● **WHAT YOU HAVE TO DO**:
I would like you to print all the records below exactly as they are.

● **PROVIDED RECORDS**:
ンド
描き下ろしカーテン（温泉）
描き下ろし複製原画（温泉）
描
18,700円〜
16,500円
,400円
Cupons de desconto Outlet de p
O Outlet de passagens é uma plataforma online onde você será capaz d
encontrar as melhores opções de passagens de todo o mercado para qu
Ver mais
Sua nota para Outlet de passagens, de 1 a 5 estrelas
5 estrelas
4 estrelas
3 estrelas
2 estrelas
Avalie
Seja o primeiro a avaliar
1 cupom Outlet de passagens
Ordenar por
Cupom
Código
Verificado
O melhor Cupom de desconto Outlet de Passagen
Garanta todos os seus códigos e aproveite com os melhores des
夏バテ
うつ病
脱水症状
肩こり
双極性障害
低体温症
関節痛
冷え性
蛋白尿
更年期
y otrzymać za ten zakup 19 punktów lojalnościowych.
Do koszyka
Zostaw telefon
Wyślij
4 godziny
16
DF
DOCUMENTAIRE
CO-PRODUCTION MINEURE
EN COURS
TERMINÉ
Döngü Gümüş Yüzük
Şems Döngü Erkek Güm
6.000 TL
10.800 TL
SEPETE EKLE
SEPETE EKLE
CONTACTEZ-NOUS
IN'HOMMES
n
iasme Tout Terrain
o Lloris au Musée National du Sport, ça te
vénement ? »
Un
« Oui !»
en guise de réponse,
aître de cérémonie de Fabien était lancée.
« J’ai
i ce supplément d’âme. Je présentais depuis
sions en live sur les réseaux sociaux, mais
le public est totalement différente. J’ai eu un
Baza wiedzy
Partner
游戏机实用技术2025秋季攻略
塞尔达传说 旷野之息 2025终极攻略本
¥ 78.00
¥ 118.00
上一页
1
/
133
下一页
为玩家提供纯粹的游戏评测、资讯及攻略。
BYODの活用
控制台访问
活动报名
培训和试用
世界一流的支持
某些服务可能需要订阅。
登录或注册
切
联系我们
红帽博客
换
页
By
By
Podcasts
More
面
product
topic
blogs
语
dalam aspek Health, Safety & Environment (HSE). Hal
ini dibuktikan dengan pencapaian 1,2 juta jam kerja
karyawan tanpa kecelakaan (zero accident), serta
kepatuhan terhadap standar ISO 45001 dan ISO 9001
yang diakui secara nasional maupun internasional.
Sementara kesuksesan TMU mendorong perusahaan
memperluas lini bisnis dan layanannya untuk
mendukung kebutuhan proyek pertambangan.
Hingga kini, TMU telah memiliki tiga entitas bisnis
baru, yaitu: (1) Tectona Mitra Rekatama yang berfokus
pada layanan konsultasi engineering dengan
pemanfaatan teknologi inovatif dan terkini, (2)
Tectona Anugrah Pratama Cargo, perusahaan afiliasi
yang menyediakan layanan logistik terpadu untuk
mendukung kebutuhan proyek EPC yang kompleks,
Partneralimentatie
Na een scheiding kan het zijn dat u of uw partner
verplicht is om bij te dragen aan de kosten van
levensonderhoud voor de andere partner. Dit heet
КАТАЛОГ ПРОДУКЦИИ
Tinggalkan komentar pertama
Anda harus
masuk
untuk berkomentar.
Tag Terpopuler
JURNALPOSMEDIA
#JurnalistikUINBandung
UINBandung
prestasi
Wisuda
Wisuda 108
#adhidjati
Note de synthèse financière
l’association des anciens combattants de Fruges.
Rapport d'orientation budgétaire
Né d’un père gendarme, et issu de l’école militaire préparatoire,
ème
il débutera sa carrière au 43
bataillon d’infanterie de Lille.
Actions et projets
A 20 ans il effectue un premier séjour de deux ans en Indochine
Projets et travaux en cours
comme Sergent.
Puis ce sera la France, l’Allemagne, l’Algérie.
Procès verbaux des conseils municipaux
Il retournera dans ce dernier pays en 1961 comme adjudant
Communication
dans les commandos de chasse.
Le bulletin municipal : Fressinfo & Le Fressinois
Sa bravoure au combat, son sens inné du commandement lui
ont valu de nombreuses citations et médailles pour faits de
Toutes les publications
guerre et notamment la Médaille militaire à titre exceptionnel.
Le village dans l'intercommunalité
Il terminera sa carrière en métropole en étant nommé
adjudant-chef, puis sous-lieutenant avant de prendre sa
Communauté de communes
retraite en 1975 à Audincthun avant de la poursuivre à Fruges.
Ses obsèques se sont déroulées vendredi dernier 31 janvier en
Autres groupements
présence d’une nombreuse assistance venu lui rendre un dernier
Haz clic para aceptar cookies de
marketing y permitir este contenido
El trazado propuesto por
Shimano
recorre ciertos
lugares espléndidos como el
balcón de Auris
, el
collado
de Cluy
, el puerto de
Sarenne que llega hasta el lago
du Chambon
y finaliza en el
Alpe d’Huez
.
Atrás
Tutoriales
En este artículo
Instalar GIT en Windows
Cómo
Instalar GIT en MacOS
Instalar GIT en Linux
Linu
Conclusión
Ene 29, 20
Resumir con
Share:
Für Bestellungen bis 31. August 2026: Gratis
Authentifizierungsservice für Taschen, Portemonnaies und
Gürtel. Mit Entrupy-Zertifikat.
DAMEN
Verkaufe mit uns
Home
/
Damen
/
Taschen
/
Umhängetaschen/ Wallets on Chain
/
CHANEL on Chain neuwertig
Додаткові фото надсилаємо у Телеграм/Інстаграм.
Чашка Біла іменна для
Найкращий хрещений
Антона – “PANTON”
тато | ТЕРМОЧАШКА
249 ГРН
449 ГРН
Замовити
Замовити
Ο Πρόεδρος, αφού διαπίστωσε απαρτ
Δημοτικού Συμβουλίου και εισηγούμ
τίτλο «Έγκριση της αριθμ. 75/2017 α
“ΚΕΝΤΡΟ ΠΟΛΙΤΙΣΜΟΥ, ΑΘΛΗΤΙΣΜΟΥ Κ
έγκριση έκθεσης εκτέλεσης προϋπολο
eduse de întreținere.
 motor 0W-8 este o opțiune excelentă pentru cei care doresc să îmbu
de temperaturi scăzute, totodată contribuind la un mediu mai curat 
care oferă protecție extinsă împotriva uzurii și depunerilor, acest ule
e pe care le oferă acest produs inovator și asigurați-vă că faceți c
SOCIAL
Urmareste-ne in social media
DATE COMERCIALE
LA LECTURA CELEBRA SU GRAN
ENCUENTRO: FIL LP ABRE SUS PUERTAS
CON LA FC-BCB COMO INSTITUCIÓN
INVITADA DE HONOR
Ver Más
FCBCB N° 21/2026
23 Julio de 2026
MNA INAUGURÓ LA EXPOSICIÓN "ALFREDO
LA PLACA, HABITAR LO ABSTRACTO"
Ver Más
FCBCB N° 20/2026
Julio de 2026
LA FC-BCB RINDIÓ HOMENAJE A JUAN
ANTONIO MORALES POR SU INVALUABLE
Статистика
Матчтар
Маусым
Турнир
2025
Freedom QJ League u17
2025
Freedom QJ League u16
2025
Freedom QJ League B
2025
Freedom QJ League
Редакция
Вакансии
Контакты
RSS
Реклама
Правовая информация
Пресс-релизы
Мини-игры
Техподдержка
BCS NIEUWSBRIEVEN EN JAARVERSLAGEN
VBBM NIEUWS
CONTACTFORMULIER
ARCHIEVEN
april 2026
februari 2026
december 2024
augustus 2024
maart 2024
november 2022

● **RESPONSE AREA**:
ンド
描き下ろしカーテン（温泉）
描き下ろし複製原画（温泉）
描
18,700円〜
16,500円
,400円
Cupons de desconto Outlet de p
O Outlet de passagens é uma plataforma online onde você será capaz d
encontrar as melhores opções de passagens de todo o mercado para qu
Ver mais
Sua nota para Outlet de passagens, de 1 a 5 estrelas
5 estrelas
4 estrelas
3 estrelas
2 estrelas
Avalie
Seja o primeiro a avaliar
1 cupom Outlet de passagens
Ordenar por
Cupom
Código
Verificado
O melhor Cupom de desconto Outlet de Passagen
Garanta todos os seus códigos e aproveite com os melhores des
夏バテ
うつ病
脱水症状
肩こり
双極性障害
低体温症
関節痛
冷え性
蛋白尿
更年期
y otrzymać za ten zakup 19 punktów lojalnościowych.
Do koszyka
Zostaw telefon
Wyślij
4 godziny
16
DF
DOCUMENTAIRE
CO-PRODUCTION MINEURE
EN COURS
TERMINÉ
Döngü Gümüş Yüzük
Şems Döngü Erkek Güm
6.000 TL
10.800 TL
SEPETE EKLE
SEPETE EKLE
CONTACTEZ-NOUS
IN'HOMMES
n
iasme Tout Terrain
o Lloris au Musée National du Sport, ça te
vénement ? »
Un
« Oui !»
en guise de réponse,
aître de cérémonie de Fabien était lancée.
« J’ai
i ce supplément d’âme. Je présentais depuis
sions en live sur les réseaux sociaux, mais
le public est totalement différente. J’ai eu un
Baza wiedzy
Partner
游戏机实用技术2025秋季攻略
塞尔达传说 旷野之息 2025终极攻略本
¥ 78.00
¥ 118.00
上一页
1
/
133
下一页
为玩家提供纯粹的游戏评测、资讯及攻略。
BYODの活用
控制台访问
活动报名
培训和试用
世界一流的支持
某些服务可能需要订阅。
登录或注册
切
联系我们
红帽博客
换
页
By
By
Podcasts
More
面
product
topic
blogs
语
dalam aspek Health, Safety & Environment (HSE). Hal
ini dibuktikan dengan pencapaian 1,2 juta jam kerja
karyawan tanpa kecelakaan (zero accident), serta
kepatuhan terhadap standar ISO 45001 dan ISO 9001
yang diakui secara nasional maupun internasional.
Sementara kesuksesan TMU mendorong perusahaan
memperluas lini bisnis dan layanannya untuk
mendukung kebutuhan proyek pertambangan.
Hingga kini, TMU telah memiliki tiga entitas bisnis
baru, yaitu: (1) Tectona Mitra Rekatama yang berfokus
pada layanan konsultasi engineering dengan
pemanfaatan teknologi inovatif dan terkini, (2)
Tectona Anugrah Pratama Cargo, perusahaan afiliasi
yang menyediakan layanan logistik terpadu untuk
mendukung kebutuhan proyek EPC yang kompleks,
Partneralimentatie
Na een scheiding kan het zijn dat u of uw partner
verplicht is om bij te dragen aan de kosten van
levensonderhoud voor de andere partner. Dit heet
КАТАЛОГ ПРОДУКЦИИ
Tinggalkan komentar pertama
Anda harus
masuk
untuk berkomentar.
Tag Terpopuler
JURNALPOSMEDIA
#JurnalistikUINBandung
UINBandung
prestasi
Wisuda
Wisuda 108
#adhidjati
Note de synthèse financière
l’association des anciens combattants de Fruges.
Rapport d'orientation budgétaire
Né d’un père gendarme, et issu de l’école militaire préparatoire,
ème
il débutera sa carrière au 43
bataillon d’infanterie de Lille.
Actions et projets
A 20 ans il effectue un premier séjour de deux ans en Indochine
Projets et travaux en cours
comme Sergent.
Puis ce sera la France, l’Allemagne, l’Algérie.
Procès verbaux des conseils municipaux
Il retournera dans ce dernier pays en 1961 comme adjudant
Communication
dans les commandos de chasse.
Le bulletin municipal : Fressinfo & Le Fressinois
Sa bravoure au combat, son sens inné du commandement lui
ont valu de nombreuses citations et médailles pour faits de
Toutes les publications
guerre et notamment la Médaille militaire à titre exceptionnel.
Le village dans l'intercommunalité
Il terminera sa carrière en métropole en étant nommé
adjudant-chef, puis sous-lieutenant avant de prendre sa
Communauté de communes
retraite en 1975 à Audincthun avant de la poursuivre à Fruges.
Ses obsèques se sont déroulées vendredi dernier 31 janvier en
Autres groupements
présence d’une nombreuse assistance venu lui rendre un dernier
Haz clic para aceptar cookies de
marketing y permitir este contenido
El trazado propuesto por
Shimano
recorre ciertos
lugares espléndidos como el
balcón de Auris
, el
collado
de Cluy
, el puerto de
Sarenne que llega hasta el lago
du Chambon
y finaliza en el
Alpe d’Huez
.
Atrás
Tutoriales
En este artículo
Instalar GIT en Windows
Cómo
Instalar GIT en MacOS
Instalar GIT en Linux
Linu
Conclusión
Ene 29, 20
Resumir con
Share:
Für Bestellungen bis 31. August 2026: Gratis
Authentifizierungsservice für Taschen, Portemonnaies und
Gürtel. Mit Entrupy-Zertifikat.
DAMEN
Verkaufe mit uns
Home
/
Damen
/
Taschen
/
Umhängetaschen/ Wallets on Chain
/
CHANEL on Chain neuwertig
Додаткові фото надсилаємо у Телеграм/Інстаграм.
Чашка Біла іменна для
Найкращий хрещений
Антона – “PANTON”
тато | ТЕРМОЧАШКА
249 ГРН
449 ГРН
Замовити
Замовити
Ο Πρόεδρος, αφού διαπίστωσε απαρτ
Δημοτικού Συμβουλίου και εισηγούμ
τίτλο «Έγκριση της αριθμ. 75/2017 α
“ΚΕΝΤΡΟ ΠΟΛΙΤΙΣΜΟΥ, ΑΘΛΗΤΙΣΜΟΥ Κ
έγκριση έκθεσης εκτέλεσης προϋπολο
eduse de întreținere.
 motor 0W-8 este o opțiune excelentă pentru cei care doresc să îmbu
de temperaturi scăzute, totodată contribuind la un mediu mai curat 
care oferă protecție extinsă împotriva uzurii și depunerilor, acest ule
e pe care le oferă acest produs inovator și asigurați-vă că faceți c
SOCIAL
Urmareste-ne in social media
DATE COMERCIALE
LA LECTURA CELEBRA SU GRAN
ENCUENTRO: FIL LP ABRE SUS PUERTAS
CON LA FC-BCB COMO INSTITUCIÓN
INVITADA DE HONOR
Ver Más
FCBCB N° 21/2026
23 Julio de 2026
MNA INAUGURÓ LA EXPOSICIÓN "ALFREDO
LA PLACA, HABITAR LO ABSTRACTO"
Ver Más
FCBCB N° 20/2026
Julio de 2026
LA FC-BCB RINDIÓ HOMENAJE A JUAN
ANTONIO MORALES POR SU INVALUABLE
Статистика
Матчтар
Маусым
Турнир
2025
Freedom QJ League u17
2025
Freedom QJ League u16
2025
Freedom QJ League B
2025
Freedom QJ League
Редакция
Вакансии
Контакты
RSS
Реклама
Правовая информация
Пресс-релизы
Мини-игры
Техподдержка
BCS NIEUWSBRIEVEN EN JAARVERSLAGEN
VBBM NIEUWS
CONTACTFORMULIER
ARCHIEVEN
april 2026
februari 2026
december 2024
augustus 2024
maart 2024
november 2022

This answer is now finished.